Page-level text extractions
┌──
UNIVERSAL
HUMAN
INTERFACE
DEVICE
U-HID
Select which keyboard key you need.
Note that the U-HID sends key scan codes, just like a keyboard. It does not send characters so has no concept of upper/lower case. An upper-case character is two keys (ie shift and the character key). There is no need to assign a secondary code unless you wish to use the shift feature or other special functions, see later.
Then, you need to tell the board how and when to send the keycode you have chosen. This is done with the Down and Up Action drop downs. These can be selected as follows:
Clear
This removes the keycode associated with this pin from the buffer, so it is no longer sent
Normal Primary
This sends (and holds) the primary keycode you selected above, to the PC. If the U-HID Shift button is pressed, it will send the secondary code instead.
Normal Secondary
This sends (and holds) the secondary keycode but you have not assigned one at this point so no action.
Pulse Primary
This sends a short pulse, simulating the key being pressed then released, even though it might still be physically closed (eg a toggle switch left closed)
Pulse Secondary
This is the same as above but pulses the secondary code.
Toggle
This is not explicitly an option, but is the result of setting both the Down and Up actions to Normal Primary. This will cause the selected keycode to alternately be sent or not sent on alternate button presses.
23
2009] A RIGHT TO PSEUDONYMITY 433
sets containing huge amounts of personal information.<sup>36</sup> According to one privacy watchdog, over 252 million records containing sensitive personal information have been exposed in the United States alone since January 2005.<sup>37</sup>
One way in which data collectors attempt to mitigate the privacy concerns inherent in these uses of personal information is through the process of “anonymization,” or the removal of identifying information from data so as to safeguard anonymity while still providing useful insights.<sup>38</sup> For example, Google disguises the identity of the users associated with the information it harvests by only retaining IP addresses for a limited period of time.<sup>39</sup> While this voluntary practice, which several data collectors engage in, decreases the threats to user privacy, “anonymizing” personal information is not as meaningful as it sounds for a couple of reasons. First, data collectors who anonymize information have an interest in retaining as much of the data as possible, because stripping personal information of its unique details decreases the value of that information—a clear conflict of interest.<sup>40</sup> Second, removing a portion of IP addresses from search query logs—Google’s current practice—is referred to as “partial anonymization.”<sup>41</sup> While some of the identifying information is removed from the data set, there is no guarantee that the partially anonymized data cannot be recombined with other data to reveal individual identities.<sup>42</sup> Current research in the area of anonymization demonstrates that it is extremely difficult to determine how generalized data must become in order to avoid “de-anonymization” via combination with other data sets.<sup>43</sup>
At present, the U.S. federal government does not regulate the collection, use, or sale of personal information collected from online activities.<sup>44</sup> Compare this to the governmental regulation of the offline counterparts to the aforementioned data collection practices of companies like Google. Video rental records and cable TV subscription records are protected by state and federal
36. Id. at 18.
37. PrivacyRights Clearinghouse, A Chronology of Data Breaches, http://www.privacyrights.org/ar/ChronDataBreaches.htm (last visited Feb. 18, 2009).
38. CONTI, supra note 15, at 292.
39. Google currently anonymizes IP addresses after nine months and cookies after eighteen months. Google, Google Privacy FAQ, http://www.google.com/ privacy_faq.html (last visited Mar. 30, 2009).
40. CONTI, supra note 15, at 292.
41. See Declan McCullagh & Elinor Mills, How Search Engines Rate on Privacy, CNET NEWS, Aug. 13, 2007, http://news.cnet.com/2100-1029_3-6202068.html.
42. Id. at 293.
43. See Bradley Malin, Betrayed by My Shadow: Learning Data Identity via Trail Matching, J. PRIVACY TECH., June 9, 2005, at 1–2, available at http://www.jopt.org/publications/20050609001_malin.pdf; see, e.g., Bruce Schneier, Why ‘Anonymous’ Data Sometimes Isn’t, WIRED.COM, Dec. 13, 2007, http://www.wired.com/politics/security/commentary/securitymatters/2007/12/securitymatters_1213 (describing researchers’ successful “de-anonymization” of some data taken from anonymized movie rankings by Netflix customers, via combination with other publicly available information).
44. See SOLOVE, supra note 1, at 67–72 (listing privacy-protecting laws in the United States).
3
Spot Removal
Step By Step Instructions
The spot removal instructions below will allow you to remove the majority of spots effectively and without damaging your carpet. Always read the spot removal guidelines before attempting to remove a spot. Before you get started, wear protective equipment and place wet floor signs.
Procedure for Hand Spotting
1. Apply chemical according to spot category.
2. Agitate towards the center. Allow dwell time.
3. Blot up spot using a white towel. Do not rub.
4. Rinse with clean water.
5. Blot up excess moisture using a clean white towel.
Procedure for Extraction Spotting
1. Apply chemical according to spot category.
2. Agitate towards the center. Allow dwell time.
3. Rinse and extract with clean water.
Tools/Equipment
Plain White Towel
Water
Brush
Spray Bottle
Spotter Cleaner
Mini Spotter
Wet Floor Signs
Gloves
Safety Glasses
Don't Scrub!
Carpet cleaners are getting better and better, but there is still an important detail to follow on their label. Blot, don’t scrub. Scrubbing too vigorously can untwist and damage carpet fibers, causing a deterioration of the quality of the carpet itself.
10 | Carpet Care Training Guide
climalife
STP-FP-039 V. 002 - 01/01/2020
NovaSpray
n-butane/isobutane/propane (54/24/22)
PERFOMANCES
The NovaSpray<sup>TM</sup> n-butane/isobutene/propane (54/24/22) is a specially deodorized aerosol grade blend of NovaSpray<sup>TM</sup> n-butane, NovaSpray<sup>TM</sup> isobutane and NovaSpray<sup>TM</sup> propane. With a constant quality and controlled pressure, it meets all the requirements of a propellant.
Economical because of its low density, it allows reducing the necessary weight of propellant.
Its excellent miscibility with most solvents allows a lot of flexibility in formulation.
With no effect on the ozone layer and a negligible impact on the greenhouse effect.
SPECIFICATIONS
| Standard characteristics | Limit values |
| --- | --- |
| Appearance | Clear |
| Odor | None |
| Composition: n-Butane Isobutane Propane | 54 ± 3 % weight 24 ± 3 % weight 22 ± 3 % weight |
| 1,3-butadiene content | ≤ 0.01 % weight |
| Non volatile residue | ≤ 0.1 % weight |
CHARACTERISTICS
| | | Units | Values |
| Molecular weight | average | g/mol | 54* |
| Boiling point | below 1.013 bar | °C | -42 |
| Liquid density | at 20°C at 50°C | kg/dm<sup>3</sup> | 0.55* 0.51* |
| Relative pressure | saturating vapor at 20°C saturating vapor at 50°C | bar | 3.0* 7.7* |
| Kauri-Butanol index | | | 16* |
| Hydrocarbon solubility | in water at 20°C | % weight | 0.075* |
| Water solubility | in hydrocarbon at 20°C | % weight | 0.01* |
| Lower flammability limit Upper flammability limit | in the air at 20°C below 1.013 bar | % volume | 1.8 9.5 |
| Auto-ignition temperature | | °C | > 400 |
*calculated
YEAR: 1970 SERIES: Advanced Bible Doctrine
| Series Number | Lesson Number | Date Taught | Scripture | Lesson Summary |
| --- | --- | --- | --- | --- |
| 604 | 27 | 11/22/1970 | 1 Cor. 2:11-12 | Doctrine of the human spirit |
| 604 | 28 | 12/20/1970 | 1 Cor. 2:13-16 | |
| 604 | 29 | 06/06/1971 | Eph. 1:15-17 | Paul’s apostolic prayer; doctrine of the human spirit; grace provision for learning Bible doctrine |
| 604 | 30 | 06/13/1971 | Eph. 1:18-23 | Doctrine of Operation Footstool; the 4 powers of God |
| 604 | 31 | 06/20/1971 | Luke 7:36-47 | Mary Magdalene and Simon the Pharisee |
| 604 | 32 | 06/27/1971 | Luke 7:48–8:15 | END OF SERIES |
└──
# [Your goal]
Determine the number of lines in these entries that contain the word "CONTI", and write only that number.

# [Task result]
2